Regreso a casa y por las cortinas observo a un par de sujetos que rondan el edificio. Todos los días es lo mismo. Al señor secretario cada vez lo veo más desesperado, sabe que ya no tardaré en irme a mi país, que el agregado cultural en la embajada es un viejo compañero de mi padre. Ya me dieron la liberación del servicio, me lo dieron mucho antes que todos los pasantes, fue una gracia de su poder, de mi discreta coquetería con palabras ensambladas con perfección.
Acepté que sus labios rodaran por mi mejilla y su brazo cubriera mi cintura con la mano extendida para abarcar parte de mis caderas.

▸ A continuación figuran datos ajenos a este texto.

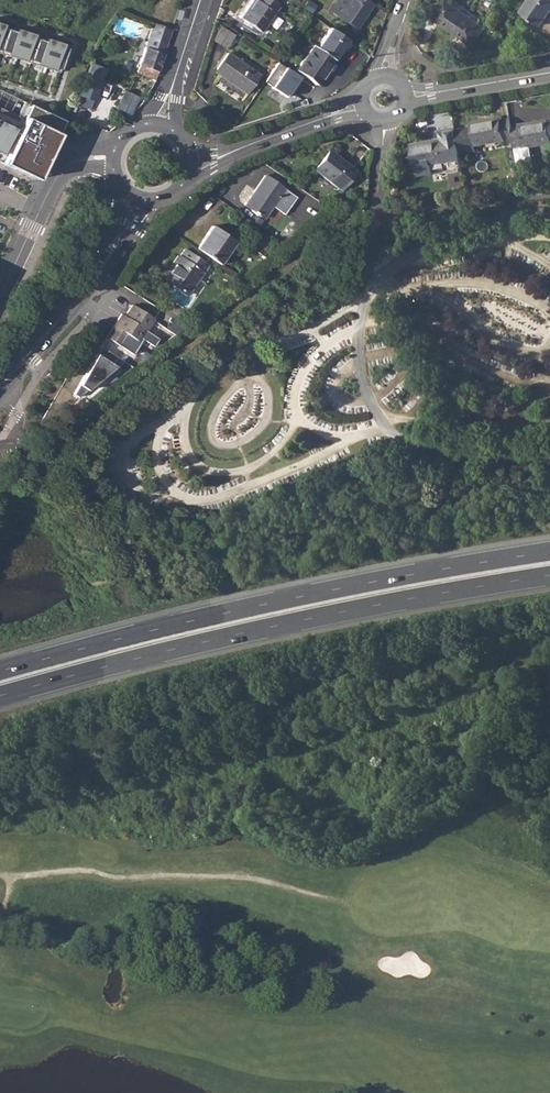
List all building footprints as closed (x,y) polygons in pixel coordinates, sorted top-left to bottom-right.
[(238,17),(259,31),(278,4),(272,0),(250,0),(238,17)] [(367,0),(337,0),(330,11),(355,28),(372,4),(367,0)] [(433,18),(473,45),(485,27),(446,0),(445,0),(433,18)] [(521,11),(540,24),(549,10),(549,0),(529,0),(521,11)] [(0,20),(0,54),(60,73),(69,42),(0,20)] [(152,22),(136,72),(154,78),(170,28),(152,22)] [(330,58),(315,48),(311,45),(294,70),(315,84),(332,59),(330,58)] [(225,53),(214,70),(220,74),(219,76),(245,93),(258,75),(225,53)] [(89,108),(105,68),(90,62),(75,102),(89,108)] [(266,83),(287,96),(300,75),(278,62),(266,83)] [(115,108),(129,115),(131,114),(139,96),(124,89),(115,108)] [(66,119),(24,100),(18,114),(0,106),(0,162),(38,180),(66,119)] [(472,127),(456,129),(457,137),(459,147),(475,145),(505,140),(505,138),(513,137),(512,128),(510,118),(502,119),(501,116),(471,121),(472,127)] [(512,128),(513,137),(515,147),(518,162),(532,160),(529,146),(549,142),(549,119),(548,119),(519,124),(519,127),(512,128)] [(446,130),(439,132),(440,138),(411,144),(415,167),(444,161),(446,170),(462,167),(460,152),(459,147),(457,137),(448,139),(446,130)] [(329,150),(314,168),(339,188),(353,169),(329,150)] [(264,175),(244,204),(263,217),(271,205),(283,212),(295,195),(264,175)] [(212,225),(197,248),(218,263),(234,240),(212,225)] [(172,265),(163,278),(178,289),(186,294),(206,264),(183,248),(178,255),(176,254),(169,264),(172,265)] [(142,338),(152,344),(156,337),(146,331),(153,318),(131,304),(124,316),(121,314),(106,337),(132,353),(142,338)]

Esa noche fingí salir y despiste a mis vigilantes. Casi a la media noche escuché la llave del departamento abriendo la cerradura, no me asusté, sabía quién era. Vestida con sencillez esperaba, pasé la noche con él. Y poco antes de que abriera el día, lo insté a que se fuese. MI joven amante llegó a mi oficina y cuarenta y ocho horas después derretimos las vetas de la madera.
El día fue una calca del anterior, el secretario desesperado, la jefa de personal escaneando mi manera de vestir, interrogándome con los ojos. El operador del auto, comprándome la soda y tocando discretamente mi cintura.
Me iré por la noche, el avión sale en la madrugada. Escribí una carta pormenorizando el acoso del secretario en la embajada. Algo pasará, En el avión recordaba la belleza del paisaje, el agradecimiento de la gente humilde y mis orgasmos en cadena con la boca maravillosa del joven estudiante.
Vente conmigo, le dije. Y él con el fuego de sus ojos, no me dio descanso hasta que la madrugada nos alcanzó.

Por el hospital

Los pasillos del hospital se iluminan con luz fría. la gente va o viene. El camillero  lleva una embarazada, o un herido desangrándose hacia el quirófano. Se oye la prisa de la enfermera con su carro de medicinas porque hay un enfermo infartado. Por los pasillos caminan los familiares deshechos en silencio, otros, callando gemidos con el pañuelo en la boca. Van y vienen penas. esperanzas. Las embarazadas caminan de un lado a otro, cargando el peso de su hijo por nacer, en silencio, piden a la virgen que el niño no llegue mal hecho. Por los pasillos corren historias, pocas de alegría. En los pasillos que dan a la sala de espera de urgencias, hay preocupación, angustia y una miríada de oraciones que buscan salida empujándose hacia el cielo.niña enferma.jpg

La graduación

La pelota hizo una parábola, llegó al ángulo de la portería. «gol gritó el respetable.»El portero inmóvil; la pelota rebotó en una fina malla tejida en el ángulo. La araña aprobó el examen final y se fue a festejar.